08 Oct 2025
06:58 AM
- last edited on
08 Oct 2025
07:57 AM
by
MaciejNeumann
We have dynatrace operator deployed on our large k8 platform
Due to issues with high resource consumption, we split our dynakube configuration to two i.e., one for k8 API metrics and the other for service level monitoring metrics and traces.
On the kubernetes active gates, even though we have 4 replicas, we see that only one is actually fetching metrics from the local k8 API endpoint instead of all 4 balancing the load. This absence of load balancing is causing resource crunch on the one replica and data on the dashboard is not consistent.
Is there a way we can properly load balance to all replicas ?
Is vertical scaling the only option in this case ? if so, how do we do an optimal calculation ?
Solved! Go to Solution.
13 Oct 2025 12:09 AM
Agree, they don't load balance, additional replicas are just there incase of fail over & to chew through your budget.
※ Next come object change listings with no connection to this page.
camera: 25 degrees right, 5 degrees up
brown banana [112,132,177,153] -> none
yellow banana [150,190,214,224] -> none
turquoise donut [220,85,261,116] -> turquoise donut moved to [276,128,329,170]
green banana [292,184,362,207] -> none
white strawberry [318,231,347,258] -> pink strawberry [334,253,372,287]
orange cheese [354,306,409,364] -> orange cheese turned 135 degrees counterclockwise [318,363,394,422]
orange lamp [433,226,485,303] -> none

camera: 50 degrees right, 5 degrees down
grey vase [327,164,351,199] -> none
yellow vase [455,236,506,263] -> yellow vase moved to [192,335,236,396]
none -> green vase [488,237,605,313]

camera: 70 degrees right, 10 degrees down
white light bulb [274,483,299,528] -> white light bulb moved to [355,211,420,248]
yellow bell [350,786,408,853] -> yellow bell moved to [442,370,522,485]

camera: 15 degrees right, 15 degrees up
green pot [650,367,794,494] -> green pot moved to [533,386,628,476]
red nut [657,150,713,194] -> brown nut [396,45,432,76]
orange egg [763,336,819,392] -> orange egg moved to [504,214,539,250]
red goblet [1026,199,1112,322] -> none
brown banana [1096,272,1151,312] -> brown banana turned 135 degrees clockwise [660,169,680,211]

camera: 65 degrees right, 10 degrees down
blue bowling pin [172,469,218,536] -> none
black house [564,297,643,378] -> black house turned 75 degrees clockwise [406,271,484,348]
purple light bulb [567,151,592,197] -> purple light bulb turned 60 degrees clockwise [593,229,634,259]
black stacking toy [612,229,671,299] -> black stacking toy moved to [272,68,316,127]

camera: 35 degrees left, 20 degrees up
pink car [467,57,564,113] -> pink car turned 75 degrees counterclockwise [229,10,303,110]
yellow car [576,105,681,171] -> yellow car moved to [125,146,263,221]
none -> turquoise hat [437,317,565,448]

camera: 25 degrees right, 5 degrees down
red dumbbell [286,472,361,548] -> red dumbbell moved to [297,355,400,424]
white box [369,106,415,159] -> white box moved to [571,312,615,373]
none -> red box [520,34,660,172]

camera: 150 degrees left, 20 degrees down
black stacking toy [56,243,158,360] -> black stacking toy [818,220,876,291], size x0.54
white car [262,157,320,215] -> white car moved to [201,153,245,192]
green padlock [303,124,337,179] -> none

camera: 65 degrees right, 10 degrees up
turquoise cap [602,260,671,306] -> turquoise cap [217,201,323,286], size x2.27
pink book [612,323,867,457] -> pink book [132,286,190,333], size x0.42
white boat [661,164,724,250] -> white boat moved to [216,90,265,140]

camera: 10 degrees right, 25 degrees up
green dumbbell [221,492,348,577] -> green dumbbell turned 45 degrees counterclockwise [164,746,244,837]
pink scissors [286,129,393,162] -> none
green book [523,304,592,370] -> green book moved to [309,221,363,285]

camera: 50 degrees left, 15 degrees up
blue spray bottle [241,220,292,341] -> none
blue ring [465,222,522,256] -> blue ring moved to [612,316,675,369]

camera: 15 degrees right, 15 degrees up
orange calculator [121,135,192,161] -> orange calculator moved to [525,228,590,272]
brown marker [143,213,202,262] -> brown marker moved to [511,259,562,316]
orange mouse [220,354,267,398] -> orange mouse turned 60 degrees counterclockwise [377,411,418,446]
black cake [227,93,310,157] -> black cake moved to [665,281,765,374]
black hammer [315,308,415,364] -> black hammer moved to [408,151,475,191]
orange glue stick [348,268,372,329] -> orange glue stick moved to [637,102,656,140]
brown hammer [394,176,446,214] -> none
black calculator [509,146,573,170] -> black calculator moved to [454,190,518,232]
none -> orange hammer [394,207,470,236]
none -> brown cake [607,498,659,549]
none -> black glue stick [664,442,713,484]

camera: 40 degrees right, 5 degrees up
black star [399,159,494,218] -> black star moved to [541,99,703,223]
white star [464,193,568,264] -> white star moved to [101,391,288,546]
Only Agent traffic is somewhat load balanced.
So, even if you have 3 Active Gates, only the primary will be doing all the work -> I've raised RFE's around this and given up.
This also leads to consistently getting OOMs. Basically the more Metric / Prometheus level data you scrape ( inc. /metrics , /cadvisor) the bigger the increase in memory on the container Active Gates, it is not uncommon to need >8Gi <16 Gi.
There are a couple of solutions to the OOM & getting the metrics / load balancing,
1. Have multiple dynakubes split into functions, e.g. 1 for Kubernetes Monitoring, 2 for Agent Traffic ... this will help you focus resource utilisation to the different AG Containers. - complex and more tech debt in maintaining it.
2. Implement OTEL collector(s) for Metric & Prometheus scraping components (anything outside of standard AG Kubernetes Monitoring).
Personally, I have gone done the route of OTEL Collectors and this works without issue. Collectors can also use a HPA for scaling as required. You can go down the tracing path as well if you like.
Overall, this will significantly reduce requirements on the container active gates, resolve the OOMs, increase stability and should also address the above issue if configured correctly. If you do do HPA for scaling, you can implement metric sharding on the Prometheus scraping - which is the supported approach for load balancing of metrics.
Anyway, have fun.